Superscript numbers in parentheses(#) in the table refer to Prout's table notes (Observations) at right.

[26]The original says that two volumes of hydrogen consitutes the unit. Prout corrected this heading in a subsequent paper.

[27]Table II presents a great deal of data on oxides. The first eight columns of data (i.e. all the numerical columns in my part a and the first two in part b) represent the same quantities as in Table I. The next two columns refer to the composition of the compound by volume. For example, half a volume of oxygen and one of hydrogen form one volume of water. The next column refers to the composition by atom, on the mistaken impression that oxygen has twice as many atoms per volume as other elements. Thus water is taken to consist of one atom of oxygen and one of hydrogen. Note that there are entries for several unnamed substances. For example, at the top of the second section (in my part b), there is an entry for an unnamed and then unknown entity made up of one volume of oxygen and one of hydrogen. These hypothetical compounds for which no data are presented do little more than display Prout's belief that such compounds existed or at least were possible. As in Table I, superscript numbers refer to Prout's table notes.

[28]Some papers of this time use the word atom as synonymous to equivalent or in a sense similar to that of the modern mole; that is, they use atom to refer to a macroscopic quantity and not to a molecule or ultimate particle. This reference to 1.5 atoms of hydrogen appears to be such a usage.

[29]See Gay-Lussac's memoir on iodine, Annals of Philosophy, vi. 189. [Prout's original note--CJG]

[30]These observations seem to refer to Table IV. In the original, however, they are labeled Table III, and there is no "observation" for Table IV.

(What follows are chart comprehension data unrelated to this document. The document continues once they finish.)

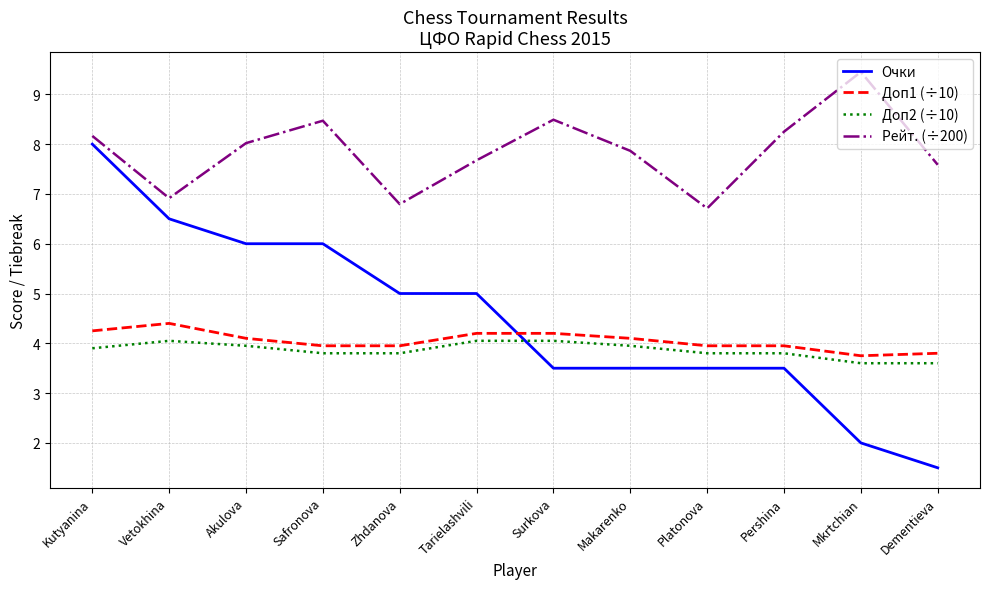

Is it true that Очки equals 2.9 at Mkrtchian?

False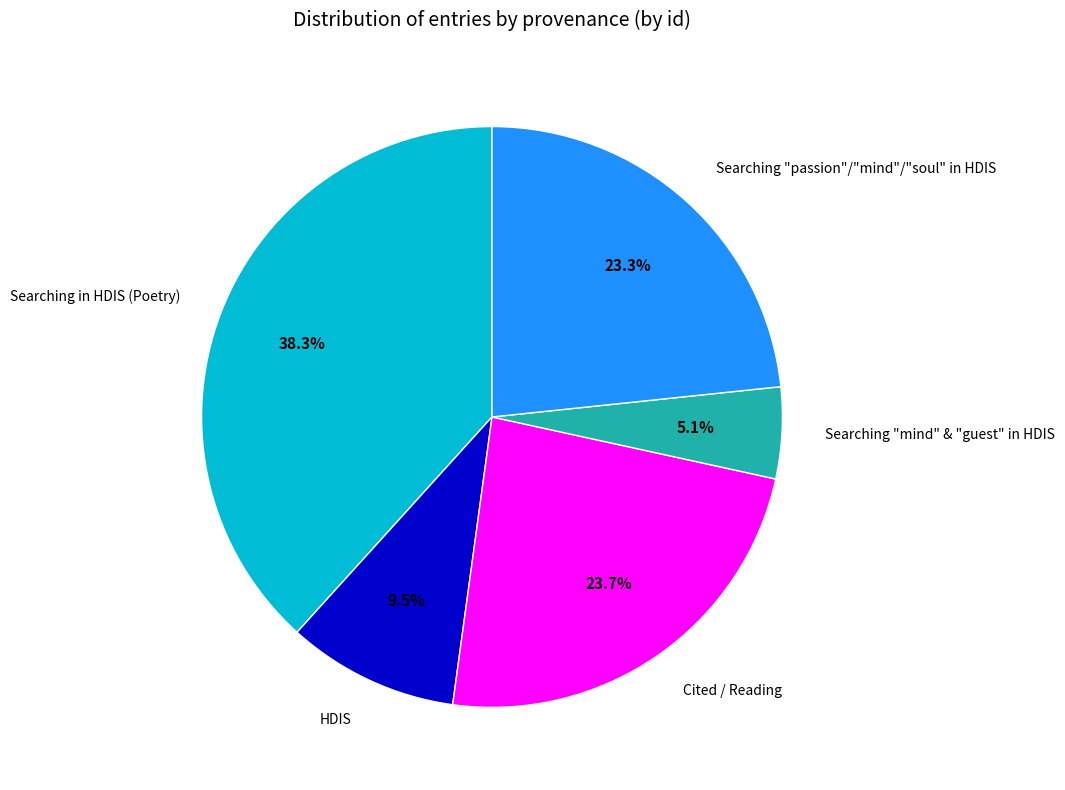

Which has a higher value, Searching "passion"/"mind"/"soul" in HDIS or Searching in HDIS (Poetry)?

Searching in HDIS (Poetry)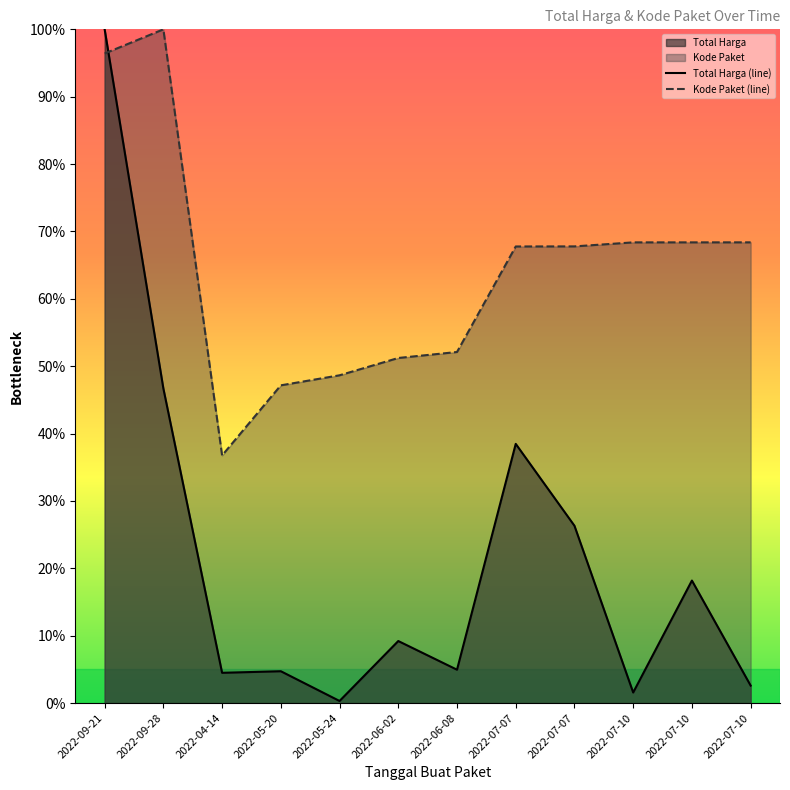

After their last crossing, which series has the higher values: Kode Paket (line) or Total Harga (line)?

Kode Paket (line)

[31]Prout does not say so explicitly, but all of his atomic weights are multiples of hydrogen. He does note that most are even multiples of 2 or 4 times hydrogen. He speculates that all elements might therefore be compounded of hydrogen and perhaps something else. He does not explicitly say so, but the notion of hydrogen as a primary material (the protyle hypothesis) flows from the multiples hypothesis: atomic weights would be multiples of hydrogen if the elements were composed of hydrogen units in an attraction so strong that chemical analysis cannot break the units apart. But why oxygen might be considered as another possible primary material is apparently not because of the atomic weights presented here. (That is, there is no multiples hypothesis apparent for oxygen from which a protyle hypothesis would spring naturally.)

[32]I have made this correction in labeling in the tables of the previous paper. (See footnote 26 above.)

[33]Here is an explicit statement of the multiples hypothesis.

[34]William Hyde Wollaston (1766-1828; see portrait at National Portrait Gallery, London) was a well-respected chemical analyst whose work is cited often in the above tables. His "logometric scale" was an early chemical calculator, a table of equivalent weights attached to a device like a slide rule. [Wollaston 1814]

[35]πρωτη υλη is transliterated as prote hyle, from which the term protyle was coined.

[36]The idea of a primary matter is ancient. It was a part of Aristotle's conception of matter, for example (although Aristotle did not believe it could exist without embodying certain qualities which made up the elements). A belief in building blocks of matter simpler than the atoms of chemical elements persisted in the 19th century, even as the number of known elements increased. A basic belief that nature was simple led some scientists to believe that the elements were not the most fundamental pieces of matter: there seemed to be too many elements. Among those scientists was England's most prominent chemist, Humphry Davy. William Brock makes a case that Davy influenced Prout's thoughts on this subject. [Brock 1985] Dalton's belief in indestructible atoms [Dalton 1808], different kinds for different elements, was fundamentally opposed to this notion.